Cape Town - For one and a half days, the 10th national congress of the National Union of Metalworkers (Numsa) was closed to the media. The reason: money. Or more specifically, the discussion about the union’s finances and current position of its investment company NIC.
Investment companies have always been a thorny issue within the labour movement. How, it is argued, can an organisation of workers, opposing the exploitation of workers, be part of a company that profits off other workers?
It is a sound argument, especially from federations such as Cosatu that express clear hostility to the capitalist system and claim to support “socialism”. However, by 1996 and the advent of what most Cosatu unions and Numsa condemn as the start of the “1996 class project” union investment companies mushroomed.
Among the Cosatu unions that took this route was Numsa. The union joined mineworkers’ union NUM; education, health and allied workers’ union Nehawu; and others in establishing investment vehicles. All with the expressed purpose of providing financial and other benefits to members.
Some companies were extremely successful, perhaps none more so than the mineworkers’ investment company (MIC) and the chemical, paper and wood union’s CIC. Their success comes mainly through equity investments in what the labour movement critics have often referred to as the “capitalist casino”, the Johannesburg Securities Exchange.
MIC and the clothing and textile union Sactwu's company also did well through holdings in Hosken Consolidated Investments (HCI). In the process, critics point out that the pioneers of some of these companies, such as Marcel Golding and Irene Charnley of NUM and John Copelyn of Sactwu became billionaires.
However, the Numsa Investment Company (NIC) did not initially fare well and almost became a major cropper in 2008, with R250m in liabilities and liquidation looming. Part of the problem was the close linkage between the company and the union that could have made Numsa responsible for the company’s liabilities.
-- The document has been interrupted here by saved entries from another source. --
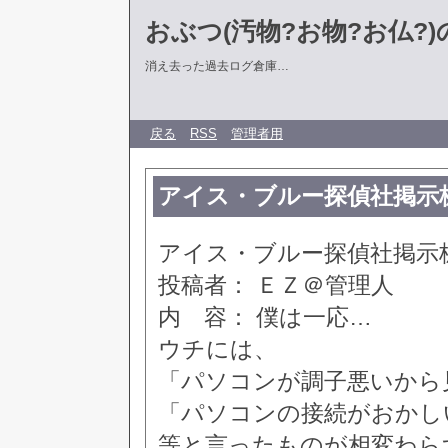
おぶつ(汚物?お物?お仏?)の部
消え去った過去ログ倉庫…
戻る
RSS
管理者用
アイス・ブルー探偵社掲示板 [30
アイス・ブルー探偵社掲示板 [34
投稿者： ＥＺ＠管理人
内 容： 僕は一応…
ウチには、
「パソコンが調子悪いから
「パソコンの接続がおかし
等と言ったものが相変わら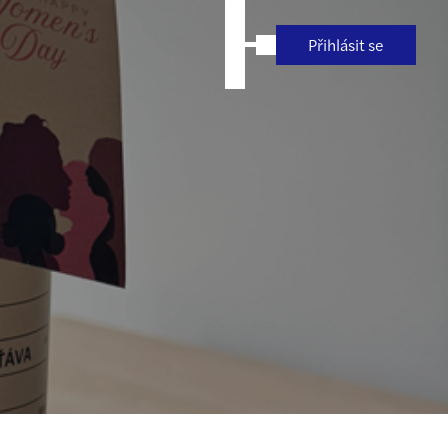
Přihlásit se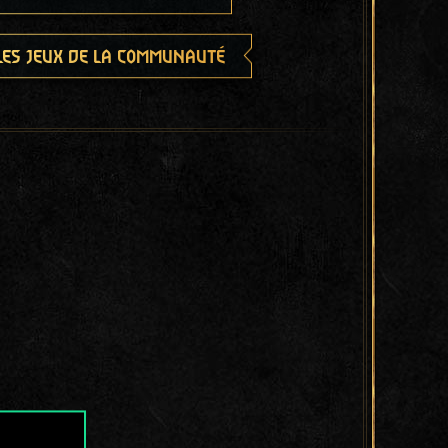
les jeux de la communauté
Lessons were quickly learned. The Manufacturing Workers’ Investment Trust that set up the NIC and the NIC itself managed a major turn-round. Revenue, at R411m was up 12% in the six months to June this year, making for a pre-tax profit of R44m.
The NIC now controls three entities - a property group, an industrial holdings company and, centrally, the 3Sixty Financial Services Group. The latter was established in 2006 after the NIC acquired the Doves Group Holdings, one of the largest funeral services companies in the region.
Today, NIC investments include wholly owned subsidiaries in health care administration (Sechaba), insurance (Union Life and Numsa Financial Services), internet services (UiPlay) and cremation services (ICSA). Most recently, as part of its programme of expansion and diversification, the NIC acquired a 30% stake in the MoFaya Beverage Company.
Why debate about these issues should be held behind closed doors is difficult to understand. But, as one senior official noted: “Comrade, money matters are always difficult.”